From the ground up, like a lot of the stuff in the planning of Planning, Dirty Academy, I can kind of see how it doesn’t feel like I’m learning from scratch anymore. Like I can kind of, I can kind of see how some of the stuff that I’ve worked on previously, I can bring in some of the stuff that I worked on previously in my career to, to sort of help.

Augment some of this stuff. So like, obviously like writing, the really surprising thing to me is how important the writing aspect of all this is. So like writing insights or writing creative briefs and all that sort of stuff. And I’ve done a decent amount of that in my life. So I can start to, like, I can start to introduce some of those ideas.

And then I think, I guess like this might be like a fourth piece. I’m sneaking a fourth piece of advice in the backdoor to your first question.
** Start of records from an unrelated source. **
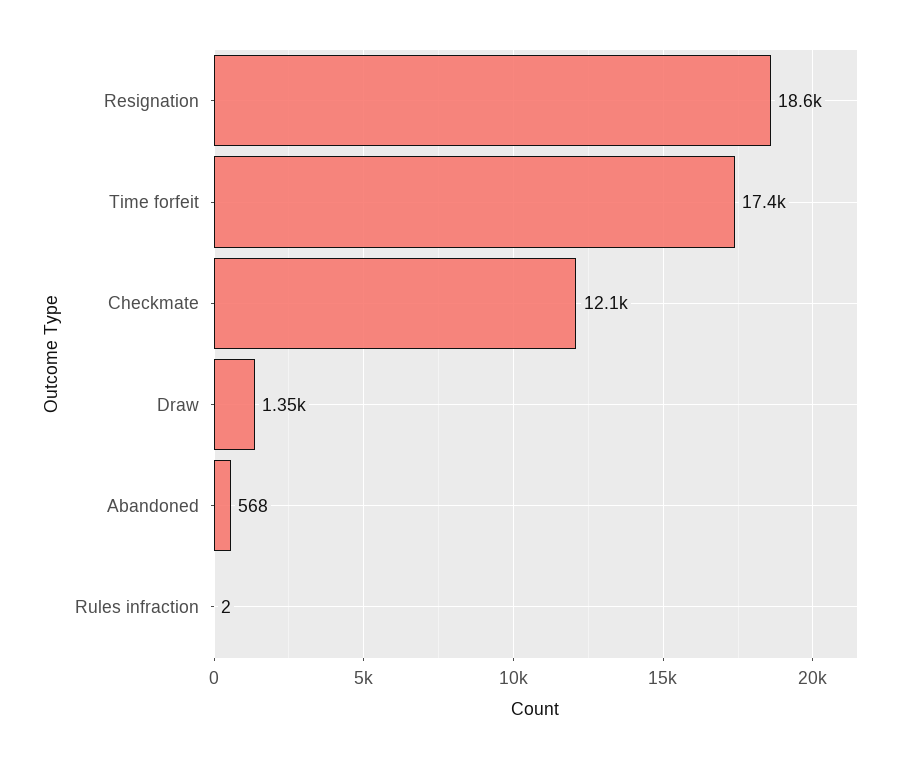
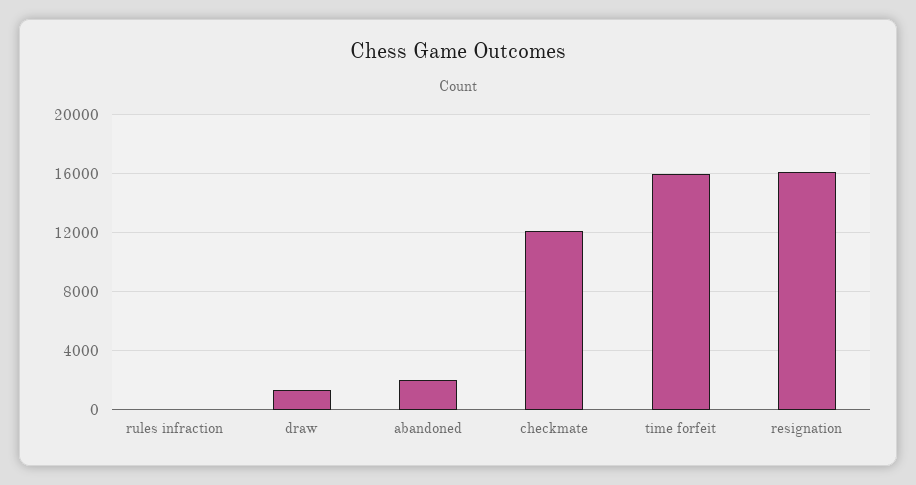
  {
-   "Resignation": 18600,
+   "Resignation": 16000,
-   "Time forfeit": 17400,
+   "Time forfeit": 16000,
    "Checkmate": 12100,
    "Draw": 1350,
-   "Abandoned": 568,
+   "Abandoned": 2000,
    "Rules infraction": 2
  }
But just like, seeing how, Like elements from, elements, from like storytelling and storytelling theory and all that sort of stuff can play into, how you can combine some of those things with what you talked about in the plane for the academy to sort of, I think help fill out this sort of stuff.

So one of my, one of the things that I. I really believe strongly is that like, storytelling can be really, can be really powerful, but it’s one of those words that’s kind of lost all meaning like everybody is doing, everybody is kind of doing storytelling these days. Like if you’re talking about your product features, you’re doing storytelling, which isn’t really, which isn’t, I don’t think is really true.

So I guess, like, I guess for me, if like, if I was a young strategist, like I would be. Learning a lot, like learning as much as I can about it. I bet it’s storytelling theory and like really getting down to like, what is like, what is a story and what isn’t a story and all that sort of stuff. And I think like combining that with some of the, some of the nuts and bolts stuff in the planning dirty academy could make your really, could make you really powerful, you know, really powerful, helpful strategists sort of thing.

Excellent. Thank you so much, Mark. very insightful and lots of great advice in there. So thanks for, thanks for speaking with us. Thanks a lot.